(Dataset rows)
_____
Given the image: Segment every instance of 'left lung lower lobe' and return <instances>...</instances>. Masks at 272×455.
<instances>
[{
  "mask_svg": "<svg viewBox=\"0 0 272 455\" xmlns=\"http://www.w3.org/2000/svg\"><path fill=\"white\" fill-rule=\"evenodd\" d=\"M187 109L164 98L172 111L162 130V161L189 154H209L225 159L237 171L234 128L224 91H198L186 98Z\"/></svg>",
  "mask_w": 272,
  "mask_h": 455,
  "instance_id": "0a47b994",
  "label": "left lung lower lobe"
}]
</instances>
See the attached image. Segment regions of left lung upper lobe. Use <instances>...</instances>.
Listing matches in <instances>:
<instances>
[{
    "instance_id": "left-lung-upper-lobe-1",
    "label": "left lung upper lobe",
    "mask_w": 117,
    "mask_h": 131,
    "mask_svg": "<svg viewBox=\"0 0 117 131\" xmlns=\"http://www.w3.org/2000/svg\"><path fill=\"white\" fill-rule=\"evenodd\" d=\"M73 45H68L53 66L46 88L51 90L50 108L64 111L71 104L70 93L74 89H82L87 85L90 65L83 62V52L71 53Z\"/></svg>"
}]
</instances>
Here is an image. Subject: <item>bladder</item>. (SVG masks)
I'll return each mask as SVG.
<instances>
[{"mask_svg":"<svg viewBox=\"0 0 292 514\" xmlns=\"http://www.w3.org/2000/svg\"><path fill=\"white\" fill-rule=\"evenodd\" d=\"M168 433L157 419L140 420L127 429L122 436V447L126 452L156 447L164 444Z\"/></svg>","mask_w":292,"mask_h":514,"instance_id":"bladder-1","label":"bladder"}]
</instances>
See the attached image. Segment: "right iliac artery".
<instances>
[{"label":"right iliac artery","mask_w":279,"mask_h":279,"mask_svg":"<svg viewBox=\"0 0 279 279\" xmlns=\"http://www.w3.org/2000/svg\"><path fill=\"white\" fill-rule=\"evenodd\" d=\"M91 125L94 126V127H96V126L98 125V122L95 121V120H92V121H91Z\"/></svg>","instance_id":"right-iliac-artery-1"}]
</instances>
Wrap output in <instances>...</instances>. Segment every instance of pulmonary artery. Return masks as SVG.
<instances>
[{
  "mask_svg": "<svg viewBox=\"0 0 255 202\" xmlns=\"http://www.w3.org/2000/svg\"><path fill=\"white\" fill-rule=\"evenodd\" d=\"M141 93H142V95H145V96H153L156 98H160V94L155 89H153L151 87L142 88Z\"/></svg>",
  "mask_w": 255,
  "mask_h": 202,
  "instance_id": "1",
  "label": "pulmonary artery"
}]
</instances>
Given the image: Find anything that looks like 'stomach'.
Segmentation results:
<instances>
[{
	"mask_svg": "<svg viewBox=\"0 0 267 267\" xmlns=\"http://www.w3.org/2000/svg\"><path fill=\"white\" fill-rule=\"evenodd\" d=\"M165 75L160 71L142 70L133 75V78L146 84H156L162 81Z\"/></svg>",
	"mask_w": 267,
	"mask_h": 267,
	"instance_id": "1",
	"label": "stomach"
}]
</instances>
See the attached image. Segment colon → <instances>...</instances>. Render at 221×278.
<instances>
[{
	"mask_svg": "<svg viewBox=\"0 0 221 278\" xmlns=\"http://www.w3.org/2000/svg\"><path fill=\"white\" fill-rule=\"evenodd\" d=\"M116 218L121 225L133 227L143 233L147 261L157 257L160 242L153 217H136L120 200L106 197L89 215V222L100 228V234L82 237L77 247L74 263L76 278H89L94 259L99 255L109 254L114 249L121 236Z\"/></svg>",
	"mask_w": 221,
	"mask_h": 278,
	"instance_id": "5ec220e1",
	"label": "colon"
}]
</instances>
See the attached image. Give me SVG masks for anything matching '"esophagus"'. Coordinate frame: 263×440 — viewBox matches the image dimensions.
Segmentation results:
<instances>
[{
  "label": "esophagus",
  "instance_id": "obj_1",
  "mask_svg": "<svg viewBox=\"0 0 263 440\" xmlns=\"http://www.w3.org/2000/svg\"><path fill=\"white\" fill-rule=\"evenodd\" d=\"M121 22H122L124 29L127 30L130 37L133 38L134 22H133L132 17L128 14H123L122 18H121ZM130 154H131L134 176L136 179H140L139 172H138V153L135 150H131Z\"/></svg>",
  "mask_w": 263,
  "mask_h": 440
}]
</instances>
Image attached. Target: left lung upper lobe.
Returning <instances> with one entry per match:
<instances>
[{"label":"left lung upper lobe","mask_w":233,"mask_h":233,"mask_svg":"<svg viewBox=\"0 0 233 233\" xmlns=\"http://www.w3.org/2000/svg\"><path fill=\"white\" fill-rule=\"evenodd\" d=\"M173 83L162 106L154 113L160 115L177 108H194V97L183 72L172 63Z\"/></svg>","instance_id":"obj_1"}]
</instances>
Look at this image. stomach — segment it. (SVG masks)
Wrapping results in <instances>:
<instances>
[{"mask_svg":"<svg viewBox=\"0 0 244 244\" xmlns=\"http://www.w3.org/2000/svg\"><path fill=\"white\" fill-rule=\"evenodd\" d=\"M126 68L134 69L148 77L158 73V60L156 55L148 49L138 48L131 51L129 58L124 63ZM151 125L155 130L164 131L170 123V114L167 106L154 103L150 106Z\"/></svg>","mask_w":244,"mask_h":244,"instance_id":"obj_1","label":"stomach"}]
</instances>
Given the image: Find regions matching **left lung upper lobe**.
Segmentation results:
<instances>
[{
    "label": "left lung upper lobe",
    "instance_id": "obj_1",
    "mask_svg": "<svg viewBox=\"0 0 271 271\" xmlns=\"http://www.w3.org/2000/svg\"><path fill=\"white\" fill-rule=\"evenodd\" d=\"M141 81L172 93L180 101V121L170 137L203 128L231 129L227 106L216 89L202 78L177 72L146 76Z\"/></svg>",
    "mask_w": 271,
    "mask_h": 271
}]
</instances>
_____
### AIM OF THE TASK
Rewrite the rows from the line with "Given the image: Find regions" through the end of the rows, replacing "regions" with "areas" and keeping everything else unchanged.

### REPLY
Given the image: Find areas matching **left lung upper lobe**.
Segmentation results:
<instances>
[{
    "label": "left lung upper lobe",
    "instance_id": "obj_1",
    "mask_svg": "<svg viewBox=\"0 0 271 271\" xmlns=\"http://www.w3.org/2000/svg\"><path fill=\"white\" fill-rule=\"evenodd\" d=\"M141 81L172 93L180 101V121L170 137L203 128L231 129L227 106L216 89L202 78L177 72L146 76Z\"/></svg>",
    "mask_w": 271,
    "mask_h": 271
}]
</instances>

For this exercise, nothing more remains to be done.